─── RECORD SET ───

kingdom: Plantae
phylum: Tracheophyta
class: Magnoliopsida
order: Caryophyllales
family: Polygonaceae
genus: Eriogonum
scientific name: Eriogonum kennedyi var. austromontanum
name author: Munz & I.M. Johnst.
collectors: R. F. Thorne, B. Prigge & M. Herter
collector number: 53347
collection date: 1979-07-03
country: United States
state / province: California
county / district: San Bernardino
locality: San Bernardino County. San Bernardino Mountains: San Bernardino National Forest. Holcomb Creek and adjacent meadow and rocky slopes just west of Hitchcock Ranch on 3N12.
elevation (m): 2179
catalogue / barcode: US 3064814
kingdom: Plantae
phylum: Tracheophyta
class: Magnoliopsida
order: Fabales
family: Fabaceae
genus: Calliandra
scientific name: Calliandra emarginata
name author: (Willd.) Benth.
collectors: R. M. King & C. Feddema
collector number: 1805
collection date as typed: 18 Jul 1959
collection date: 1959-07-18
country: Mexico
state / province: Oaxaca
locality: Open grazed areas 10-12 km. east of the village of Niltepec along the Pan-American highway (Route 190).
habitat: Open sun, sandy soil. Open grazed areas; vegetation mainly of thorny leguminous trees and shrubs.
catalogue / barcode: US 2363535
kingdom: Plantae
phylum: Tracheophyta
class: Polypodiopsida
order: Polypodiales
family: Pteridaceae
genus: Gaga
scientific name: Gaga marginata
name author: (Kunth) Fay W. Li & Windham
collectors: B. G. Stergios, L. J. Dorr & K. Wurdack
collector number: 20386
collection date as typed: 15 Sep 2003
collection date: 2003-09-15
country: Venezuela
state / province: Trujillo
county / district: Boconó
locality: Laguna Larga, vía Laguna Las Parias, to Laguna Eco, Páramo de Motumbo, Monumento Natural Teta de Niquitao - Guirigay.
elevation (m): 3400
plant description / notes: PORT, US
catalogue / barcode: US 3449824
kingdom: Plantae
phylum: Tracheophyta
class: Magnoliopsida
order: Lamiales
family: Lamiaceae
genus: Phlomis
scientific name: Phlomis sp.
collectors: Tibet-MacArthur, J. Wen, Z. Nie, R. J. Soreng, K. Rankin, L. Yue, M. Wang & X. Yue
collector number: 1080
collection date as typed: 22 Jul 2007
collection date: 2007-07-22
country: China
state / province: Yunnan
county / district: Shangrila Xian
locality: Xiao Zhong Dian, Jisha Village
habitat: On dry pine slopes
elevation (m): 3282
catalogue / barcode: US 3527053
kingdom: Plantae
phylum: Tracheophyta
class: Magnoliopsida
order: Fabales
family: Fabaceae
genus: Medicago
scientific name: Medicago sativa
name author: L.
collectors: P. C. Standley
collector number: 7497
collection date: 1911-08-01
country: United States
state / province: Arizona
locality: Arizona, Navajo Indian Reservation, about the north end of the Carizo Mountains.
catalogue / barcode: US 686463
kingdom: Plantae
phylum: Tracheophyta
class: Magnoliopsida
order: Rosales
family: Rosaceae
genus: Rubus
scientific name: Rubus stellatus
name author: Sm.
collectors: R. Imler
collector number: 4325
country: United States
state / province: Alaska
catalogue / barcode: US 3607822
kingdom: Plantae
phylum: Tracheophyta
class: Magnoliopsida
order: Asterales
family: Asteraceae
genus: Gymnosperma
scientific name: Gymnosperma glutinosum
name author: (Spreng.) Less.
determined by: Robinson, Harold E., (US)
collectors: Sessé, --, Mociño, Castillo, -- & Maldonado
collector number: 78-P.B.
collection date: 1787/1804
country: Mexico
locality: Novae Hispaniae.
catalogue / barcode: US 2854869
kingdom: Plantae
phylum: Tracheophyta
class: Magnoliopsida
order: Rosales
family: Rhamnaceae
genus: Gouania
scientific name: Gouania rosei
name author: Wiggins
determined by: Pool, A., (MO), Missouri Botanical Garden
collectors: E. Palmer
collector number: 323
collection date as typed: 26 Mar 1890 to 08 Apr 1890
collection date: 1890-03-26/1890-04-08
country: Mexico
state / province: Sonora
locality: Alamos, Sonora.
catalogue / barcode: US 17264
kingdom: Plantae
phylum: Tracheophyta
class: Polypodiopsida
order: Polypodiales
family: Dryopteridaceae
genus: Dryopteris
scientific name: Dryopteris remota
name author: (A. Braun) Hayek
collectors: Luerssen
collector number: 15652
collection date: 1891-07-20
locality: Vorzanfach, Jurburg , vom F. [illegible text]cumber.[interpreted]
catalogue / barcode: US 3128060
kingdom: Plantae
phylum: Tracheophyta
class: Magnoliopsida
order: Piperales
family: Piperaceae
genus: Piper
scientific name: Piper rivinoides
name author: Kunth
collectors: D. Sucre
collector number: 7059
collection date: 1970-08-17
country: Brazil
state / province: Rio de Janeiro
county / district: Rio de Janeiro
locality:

───

__WORK REQUIRED__: Which lines in the entries above contain the string "author"? Copy each of them in full, treating uppercase and lowercase as different.

__WRITTEN RESPONSE__:
name author: Munz & I.M. Johnst.
name author: (Willd.) Benth.
name author: (Kunth) Fay W. Li & Windham
name author: L.
name author: Sm.
name author: (Spreng.) Less.
name author: Wiggins
name author: (A. Braun) Hayek
name author: Kunth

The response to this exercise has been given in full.